Molecular targeted therapies with broad activity currently being investigated include pan-receptor tyrosine kinase inhibitors. In a phase 2 study of patients with recurrent glioblastoma, treatment with regorafenib (Stivarga) led to improved OS versus lomustine, Dr Idbaih said.

Two phase 3 studies of nivolumab (Opdivo) in patients with newly diagnosed glioblastoma showed no advantage with the addition of this agent to standard therapy. “Some patients did respond; we need to find the best biomarkers of response,” he said. Two early-phase trials are assessing the utility of CAR T-cells in recurrent glioblastoma.

Immunotherapy using an oncolytic virus (poliovirus type 1, PVS-RIPO) showed some promise in a phase 1 trial of patients with recurrent glioblastoma. It “targets quite specifically tumor cells expressing CD155,” he said. “Twenty percent have long-term survival when treated with PVS-RIPO.”

Optune is a wearable, portable medical device approved by the FDA for the treatment of glioblastoma. It works by creating Tumor-Treating Fields, which are electric fields that disrupt cancer cell division. In a phase 3 trial, patients with newly diagnosed glioblastoma who were treated with a combination of Optune plus temozolomide had a longer median OS compared with those treated with temozolomide alone.

The FDA has also approved SonoCloud-9, a medical device that uses low-intensity pulsed ultrasound to temporarily disrupt the blood-brain barrier in patients with newly diagnosed glioblastoma, which allows enhanced penetration of therapeutic compounds. A phase 1 study in recurrent glioblastoma is ongoing.

Targeting Signaling

According to Paul Mischel, MD, Professor, Pathology, and Vice Chair, Research, Stanford University, CA, recent evidence points to actionable vulnerabilities and synthetic lethal targeting opportunities in lipid metabolism shaped by tumor genotype, brain physiology, and cell lineage. Sphingomyelin phosphodiesterase 1 (SMPD1), an enzyme that regulates the conversion of sphingomyelin to ceramide, has been identified as an actionable drug target in glioblastoma.
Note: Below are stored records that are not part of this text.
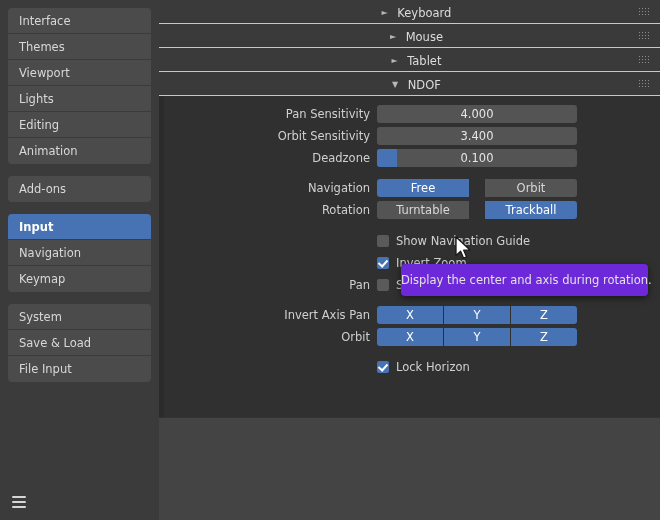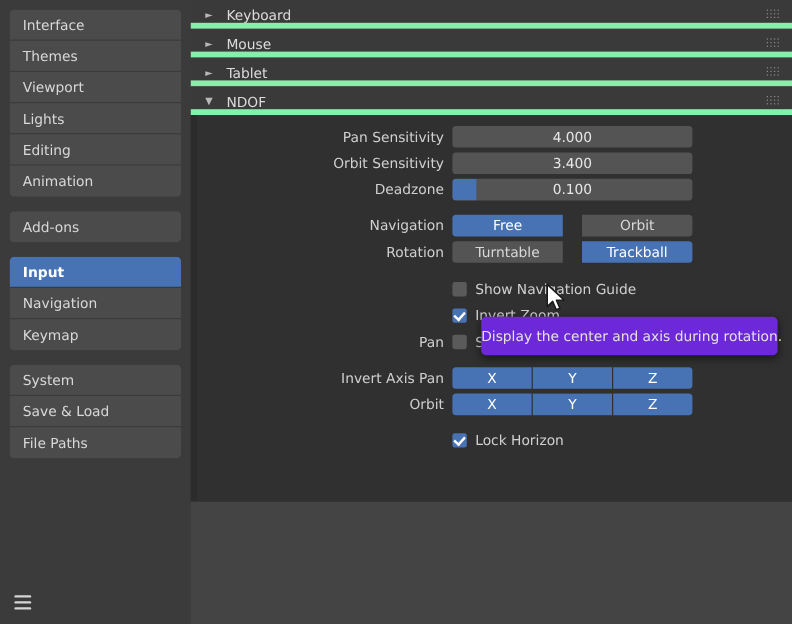--- a/index.html
+++ b/index.html
@@ -80,26 +80,27 @@
     height: 520px;
     background: #444444;
   }
 
   
   .panel-header {
     position: relative;
     height: 24px;
     line-height: 24px;
     background: #3a3a3a;
-    border-bottom: 5px solid #86efac;
+    border-bottom: 1px solid #86efac;
     padding-left: 12px;
     font-size: 11.5px;
     color: #dcdcdc;
     box-sizing: border-box;
     white-space: nowrap;
+    text-align: center;
   }
   .tri {
     display: inline-block;
     width: 10px;
     color: #b8b8b8;
     font-size: 8px;
     vertical-align: middle;
     margin-right: 4px;
   }
   .panel-title { vertical-align: middle; }
@@ -281,21 +282,21 @@
 
   <div class="nav-group">
     <div class="nav-item selected"><span>Input</span></div>
     <div class="nav-item"><span>Navigation</span></div>
     <div class="nav-item"><span>Keymap</span></div>
   </div>
 
   <div class="nav-group">
     <div class="nav-item"><span>System</span></div>
     <div class="nav-item"><span>Save &amp; Load</span></div>
-    <div class="nav-item"><span>File Paths</span></div>
+    <div class="nav-item"><span>File Input</span></div>
   </div>
 </div>
 
 <div id="hamburger">
   <i></i>
   <i></i>
   <i></i>
 </div>
 
 <div id="main">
The highly brain-penetrant antidepressant fluoxetine (Prozac), but not other selective serotonin reuptake inhibitors, potently inhibits SMPD1 activity, killing glioblastoma through inhibition of epidermal growth factor receptor signaling and via activation of lysosomal stress.

In mice, combining fluoxetine with temozolomide has resulted in increases in glioblastoma cell death and complete tumor regression. In addition, the incorporation of real-world evidence from electronic medical records from insurance databases has revealed significantly improved survival in patients with glioblastoma who were treated with fluoxetine, which was not seen in patients treated with other selective serotonin reuptake inhibitor antidepressants. This real-world evidence “suggests the efficacy of fluoxetine in combination with standard of care and sets the table for new drug development,” Dr Mischel concluded.